The integration of large-scale hyperspectral data into GWAS has emerged as a potent strategy for elucidating the genetic foundations of agricultural traits and expediting crop enhancement (Feng et al. 2017; Sun et al. 2019; Barnaby et al. 2020; Wu et al. 2021; Massahiro Yassue et al. 2023). In our present investigation, we reinforce this perspective by employing the SUnSet toolbox. As a result, the discerned broad-spectrum endmember features exhibit considerable efficacy in pinpointing valuable genetic loci in soybeans. This alignment with known anthocyanin Quantitative Trait Locus (QTL) regions on chromosome 8 underscores the significance of our findings and bolsters the effectiveness of the broad-spectrum endmember features identified in our study. Moreover, beyond the identification of genes related to phenylpropanoid metabolism, several candidate genes implicated in regulating seed size, shape, and colors including auxin signaling and cell expansion, carotenoid, and chlorophyll metabolisms are identified (Supplementary Tables S3 and S5).

Conclusion

We present an end-to-end software solution named SUnSet designed to process HSI of soybean seeds, with applicability to seeds from various plant species. The spectral unmixing step in the software effectively extracts hyperspectral reflectance data for the segmented seeds as a whole, as well as for seed parts such as testa and hilum.
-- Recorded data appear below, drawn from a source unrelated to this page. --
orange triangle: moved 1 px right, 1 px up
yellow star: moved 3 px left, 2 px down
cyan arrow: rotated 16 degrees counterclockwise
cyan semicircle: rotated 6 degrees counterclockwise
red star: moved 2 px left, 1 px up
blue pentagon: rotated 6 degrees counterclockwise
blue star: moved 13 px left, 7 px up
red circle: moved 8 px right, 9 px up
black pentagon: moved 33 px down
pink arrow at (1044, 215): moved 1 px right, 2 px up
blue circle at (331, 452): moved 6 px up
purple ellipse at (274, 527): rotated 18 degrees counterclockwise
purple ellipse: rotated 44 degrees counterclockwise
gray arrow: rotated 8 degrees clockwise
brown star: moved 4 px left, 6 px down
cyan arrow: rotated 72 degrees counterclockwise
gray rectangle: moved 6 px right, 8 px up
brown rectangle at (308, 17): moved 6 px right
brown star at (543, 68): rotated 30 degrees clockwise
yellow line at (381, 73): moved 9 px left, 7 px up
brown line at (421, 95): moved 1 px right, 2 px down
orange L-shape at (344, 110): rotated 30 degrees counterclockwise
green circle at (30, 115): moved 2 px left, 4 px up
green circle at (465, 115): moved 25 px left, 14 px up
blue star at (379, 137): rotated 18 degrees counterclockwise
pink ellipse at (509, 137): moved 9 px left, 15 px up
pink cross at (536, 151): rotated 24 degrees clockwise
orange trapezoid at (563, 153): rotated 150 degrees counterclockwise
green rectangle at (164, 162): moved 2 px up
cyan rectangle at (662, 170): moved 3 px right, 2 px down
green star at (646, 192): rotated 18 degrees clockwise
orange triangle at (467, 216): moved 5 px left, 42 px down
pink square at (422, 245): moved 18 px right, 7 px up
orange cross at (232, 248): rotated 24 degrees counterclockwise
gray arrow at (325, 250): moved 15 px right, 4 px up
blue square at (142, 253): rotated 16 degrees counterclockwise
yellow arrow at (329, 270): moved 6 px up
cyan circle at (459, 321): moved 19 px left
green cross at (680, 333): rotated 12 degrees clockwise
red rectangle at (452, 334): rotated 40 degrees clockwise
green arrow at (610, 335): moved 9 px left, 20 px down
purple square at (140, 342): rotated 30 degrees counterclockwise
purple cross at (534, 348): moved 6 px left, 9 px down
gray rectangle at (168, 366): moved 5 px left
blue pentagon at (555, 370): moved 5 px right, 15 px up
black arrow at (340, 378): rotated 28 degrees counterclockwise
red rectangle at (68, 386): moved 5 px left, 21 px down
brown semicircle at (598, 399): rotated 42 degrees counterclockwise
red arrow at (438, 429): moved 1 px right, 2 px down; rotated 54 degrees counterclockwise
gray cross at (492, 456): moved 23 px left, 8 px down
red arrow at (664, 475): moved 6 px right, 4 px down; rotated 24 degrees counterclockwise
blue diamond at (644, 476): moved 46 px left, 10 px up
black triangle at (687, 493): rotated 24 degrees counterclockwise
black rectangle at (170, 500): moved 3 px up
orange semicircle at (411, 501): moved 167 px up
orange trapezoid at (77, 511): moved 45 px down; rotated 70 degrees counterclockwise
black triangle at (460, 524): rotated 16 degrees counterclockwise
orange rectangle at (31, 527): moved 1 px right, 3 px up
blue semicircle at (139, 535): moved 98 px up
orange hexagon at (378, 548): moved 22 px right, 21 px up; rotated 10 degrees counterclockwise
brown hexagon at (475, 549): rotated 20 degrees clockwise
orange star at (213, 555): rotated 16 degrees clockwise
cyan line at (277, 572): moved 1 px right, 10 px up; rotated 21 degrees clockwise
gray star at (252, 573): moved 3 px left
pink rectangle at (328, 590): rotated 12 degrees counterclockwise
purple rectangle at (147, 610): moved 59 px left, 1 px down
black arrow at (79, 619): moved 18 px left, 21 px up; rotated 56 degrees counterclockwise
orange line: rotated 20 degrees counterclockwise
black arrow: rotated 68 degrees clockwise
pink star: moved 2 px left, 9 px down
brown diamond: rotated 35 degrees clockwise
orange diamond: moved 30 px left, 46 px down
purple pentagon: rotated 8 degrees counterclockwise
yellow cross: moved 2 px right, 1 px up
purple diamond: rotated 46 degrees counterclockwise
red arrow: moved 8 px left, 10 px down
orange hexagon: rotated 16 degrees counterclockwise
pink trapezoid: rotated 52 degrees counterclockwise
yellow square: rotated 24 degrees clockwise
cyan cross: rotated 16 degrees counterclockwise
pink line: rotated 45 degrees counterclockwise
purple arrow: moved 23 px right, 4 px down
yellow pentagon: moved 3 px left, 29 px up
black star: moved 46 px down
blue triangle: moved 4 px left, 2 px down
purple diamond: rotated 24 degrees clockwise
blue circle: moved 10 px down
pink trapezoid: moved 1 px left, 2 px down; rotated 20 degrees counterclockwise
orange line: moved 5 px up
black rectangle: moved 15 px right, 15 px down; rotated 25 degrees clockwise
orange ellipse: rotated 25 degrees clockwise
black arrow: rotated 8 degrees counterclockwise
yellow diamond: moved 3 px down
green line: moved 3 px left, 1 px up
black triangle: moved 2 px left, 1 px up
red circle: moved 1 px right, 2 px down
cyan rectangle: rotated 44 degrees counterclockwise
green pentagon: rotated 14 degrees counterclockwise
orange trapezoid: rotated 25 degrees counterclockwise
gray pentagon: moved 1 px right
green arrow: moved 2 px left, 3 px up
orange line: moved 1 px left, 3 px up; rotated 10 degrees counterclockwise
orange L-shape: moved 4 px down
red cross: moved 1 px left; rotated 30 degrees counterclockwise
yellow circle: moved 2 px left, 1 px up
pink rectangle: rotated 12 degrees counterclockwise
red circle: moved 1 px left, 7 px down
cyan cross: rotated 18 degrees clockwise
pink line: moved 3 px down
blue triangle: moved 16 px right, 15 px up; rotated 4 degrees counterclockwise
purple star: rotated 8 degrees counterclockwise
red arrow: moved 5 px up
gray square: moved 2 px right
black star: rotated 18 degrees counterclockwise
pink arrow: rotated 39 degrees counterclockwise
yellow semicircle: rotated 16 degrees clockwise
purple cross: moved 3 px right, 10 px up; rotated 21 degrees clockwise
The software’s output includes morphological traits based on seeds, RGB color codes, and averaged reflectance data for each seed. The classification of seeds involves the utilization of extracted reflectance data from 420 KSCC accession seeds. Among various machine learning models compared, LDA demonstrated high accuracy in seed classification. Furthermore, the spectral curves of the seeds were meticulously analyzed, leading to the identification of wavelengths with significant importance and genes controlling complex seed trait.